* What is expected: The lines that make up this material should each be returned exactly.

==========

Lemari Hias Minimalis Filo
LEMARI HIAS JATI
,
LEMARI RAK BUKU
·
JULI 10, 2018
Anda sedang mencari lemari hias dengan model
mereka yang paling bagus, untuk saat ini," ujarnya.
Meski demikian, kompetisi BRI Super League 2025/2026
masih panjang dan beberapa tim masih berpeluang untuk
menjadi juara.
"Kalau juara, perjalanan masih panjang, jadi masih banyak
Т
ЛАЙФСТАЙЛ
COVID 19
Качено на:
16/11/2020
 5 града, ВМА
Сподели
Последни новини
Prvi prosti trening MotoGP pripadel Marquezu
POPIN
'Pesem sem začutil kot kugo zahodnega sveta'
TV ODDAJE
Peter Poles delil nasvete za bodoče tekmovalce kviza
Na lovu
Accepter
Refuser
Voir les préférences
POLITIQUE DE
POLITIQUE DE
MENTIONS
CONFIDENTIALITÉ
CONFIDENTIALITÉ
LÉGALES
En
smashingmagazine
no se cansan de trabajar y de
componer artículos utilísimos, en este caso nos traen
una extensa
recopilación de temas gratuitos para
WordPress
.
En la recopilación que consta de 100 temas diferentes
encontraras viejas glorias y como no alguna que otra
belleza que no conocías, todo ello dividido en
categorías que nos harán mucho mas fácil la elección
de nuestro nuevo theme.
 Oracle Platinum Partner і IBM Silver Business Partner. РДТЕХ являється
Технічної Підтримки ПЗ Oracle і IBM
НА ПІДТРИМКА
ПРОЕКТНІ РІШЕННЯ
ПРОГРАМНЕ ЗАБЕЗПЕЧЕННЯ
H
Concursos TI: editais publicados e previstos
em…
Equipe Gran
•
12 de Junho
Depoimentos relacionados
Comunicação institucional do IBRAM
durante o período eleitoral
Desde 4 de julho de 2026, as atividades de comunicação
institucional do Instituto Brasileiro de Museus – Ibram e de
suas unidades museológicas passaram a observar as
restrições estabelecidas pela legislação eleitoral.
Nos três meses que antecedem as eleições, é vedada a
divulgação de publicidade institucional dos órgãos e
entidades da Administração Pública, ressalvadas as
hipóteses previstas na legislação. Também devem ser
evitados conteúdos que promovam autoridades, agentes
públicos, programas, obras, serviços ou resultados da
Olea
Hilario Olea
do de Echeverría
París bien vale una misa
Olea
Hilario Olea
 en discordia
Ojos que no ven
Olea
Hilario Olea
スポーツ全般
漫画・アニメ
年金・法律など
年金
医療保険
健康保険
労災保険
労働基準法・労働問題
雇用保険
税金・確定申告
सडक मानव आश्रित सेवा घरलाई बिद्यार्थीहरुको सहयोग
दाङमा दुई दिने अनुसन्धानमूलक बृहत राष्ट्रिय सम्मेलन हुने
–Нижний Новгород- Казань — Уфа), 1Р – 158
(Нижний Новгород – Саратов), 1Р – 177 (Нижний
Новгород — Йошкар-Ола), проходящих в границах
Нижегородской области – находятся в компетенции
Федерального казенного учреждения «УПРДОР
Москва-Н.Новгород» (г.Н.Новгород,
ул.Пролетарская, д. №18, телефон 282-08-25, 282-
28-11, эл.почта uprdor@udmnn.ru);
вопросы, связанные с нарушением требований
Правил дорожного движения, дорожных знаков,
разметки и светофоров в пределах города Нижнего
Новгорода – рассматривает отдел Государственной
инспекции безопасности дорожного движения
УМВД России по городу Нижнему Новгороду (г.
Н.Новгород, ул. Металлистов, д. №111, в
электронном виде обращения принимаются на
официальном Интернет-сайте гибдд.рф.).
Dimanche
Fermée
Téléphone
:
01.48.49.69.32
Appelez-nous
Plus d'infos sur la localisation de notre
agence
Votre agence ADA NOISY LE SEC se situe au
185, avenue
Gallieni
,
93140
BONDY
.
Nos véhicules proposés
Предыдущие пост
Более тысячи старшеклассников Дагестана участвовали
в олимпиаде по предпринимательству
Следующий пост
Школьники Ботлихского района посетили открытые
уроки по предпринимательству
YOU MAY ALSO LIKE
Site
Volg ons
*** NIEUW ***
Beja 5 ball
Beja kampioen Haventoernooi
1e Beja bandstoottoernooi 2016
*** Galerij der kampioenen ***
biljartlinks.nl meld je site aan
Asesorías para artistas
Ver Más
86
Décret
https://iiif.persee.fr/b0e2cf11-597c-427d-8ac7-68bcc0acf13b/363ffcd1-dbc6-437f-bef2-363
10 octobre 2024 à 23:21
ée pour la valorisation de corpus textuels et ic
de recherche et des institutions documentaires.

==========

* Output of the exercise:
Lemari Hias Minimalis Filo
LEMARI HIAS JATI
,
LEMARI RAK BUKU
·
JULI 10, 2018
Anda sedang mencari lemari hias dengan model
mereka yang paling bagus, untuk saat ini," ujarnya.
Meski demikian, kompetisi BRI Super League 2025/2026
masih panjang dan beberapa tim masih berpeluang untuk
menjadi juara.
"Kalau juara, perjalanan masih panjang, jadi masih banyak
Т
ЛАЙФСТАЙЛ
COVID 19
Качено на:
16/11/2020
 5 града, ВМА
Сподели
Последни новини
Prvi prosti trening MotoGP pripadel Marquezu
POPIN
'Pesem sem začutil kot kugo zahodnega sveta'
TV ODDAJE
Peter Poles delil nasvete za bodoče tekmovalce kviza
Na lovu
Accepter
Refuser
Voir les préférences
POLITIQUE DE
POLITIQUE DE
MENTIONS
CONFIDENTIALITÉ
CONFIDENTIALITÉ
LÉGALES
En
smashingmagazine
no se cansan de trabajar y de
componer artículos utilísimos, en este caso nos traen
una extensa
recopilación de temas gratuitos para
WordPress
.
En la recopilación que consta de 100 temas diferentes
encontraras viejas glorias y como no alguna que otra
belleza que no conocías, todo ello dividido en
categorías que nos harán mucho mas fácil la elección
de nuestro nuevo theme.
 Oracle Platinum Partner і IBM Silver Business Partner. РДТЕХ являється
Технічної Підтримки ПЗ Oracle і IBM
НА ПІДТРИМКА
ПРОЕКТНІ РІШЕННЯ
ПРОГРАМНЕ ЗАБЕЗПЕЧЕННЯ
H
Concursos TI: editais publicados e previstos
em…
Equipe Gran
•
12 de Junho
Depoimentos relacionados
Comunicação institucional do IBRAM
durante o período eleitoral
Desde 4 de julho de 2026, as atividades de comunicação
institucional do Instituto Brasileiro de Museus – Ibram e de
suas unidades museológicas passaram a observar as
restrições estabelecidas pela legislação eleitoral.
Nos três meses que antecedem as eleições, é vedada a
divulgação de publicidade institucional dos órgãos e
entidades da Administração Pública, ressalvadas as
hipóteses previstas na legislação. Também devem ser
evitados conteúdos que promovam autoridades, agentes
públicos, programas, obras, serviços ou resultados da
Olea
Hilario Olea
do de Echeverría
París bien vale una misa
Olea
Hilario Olea
 en discordia
Ojos que no ven
Olea
Hilario Olea
スポーツ全般
漫画・アニメ
年金・法律など
年金
医療保険
健康保険
労災保険
労働基準法・労働問題
雇用保険
税金・確定申告
सडक मानव आश्रित सेवा घरलाई बिद्यार्थीहरुको सहयोग
दाङमा दुई दिने अनुसन्धानमूलक बृहत राष्ट्रिय सम्मेलन हुने
–Нижний Новгород- Казань — Уфа), 1Р – 158
(Нижний Новгород – Саратов), 1Р – 177 (Нижний
Новгород — Йошкар-Ола), проходящих в границах
Нижегородской области – находятся в компетенции
Федерального казенного учреждения «УПРДОР
Москва-Н.Новгород» (г.Н.Новгород,
ул.Пролетарская, д. №18, телефон 282-08-25, 282-
28-11, эл.почта uprdor@udmnn.ru);
вопросы, связанные с нарушением требований
Правил дорожного движения, дорожных знаков,
разметки и светофоров в пределах города Нижнего
Новгорода – рассматривает отдел Государственной
инспекции безопасности дорожного движения
УМВД России по городу Нижнему Новгороду (г.
Н.Новгород, ул. Металлистов, д. №111, в
электронном виде обращения принимаются на
официальном Интернет-сайте гибдд.рф.).
Dimanche
Fermée
Téléphone
:
01.48.49.69.32
Appelez-nous
Plus d'infos sur la localisation de notre
agence
Votre agence ADA NOISY LE SEC se situe au
185, avenue
Gallieni
,
93140
BONDY
.
Nos véhicules proposés
Предыдущие пост
Более тысячи старшеклассников Дагестана участвовали
в олимпиаде по предпринимательству
Следующий пост
Школьники Ботлихского района посетили открытые
уроки по предпринимательству
YOU MAY ALSO LIKE
Site
Volg ons
*** NIEUW ***
Beja 5 ball
Beja kampioen Haventoernooi
1e Beja bandstoottoernooi 2016
*** Galerij der kampioenen ***
biljartlinks.nl meld je site aan
Asesorías para artistas
Ver Más
86
Décret
https://iiif.persee.fr/b0e2cf11-597c-427d-8ac7-68bcc0acf13b/363ffcd1-dbc6-437f-bef2-363
10 octobre 2024 à 23:21
ée pour la valorisation de corpus textuels et ic
de recherche et des institutions documentaires.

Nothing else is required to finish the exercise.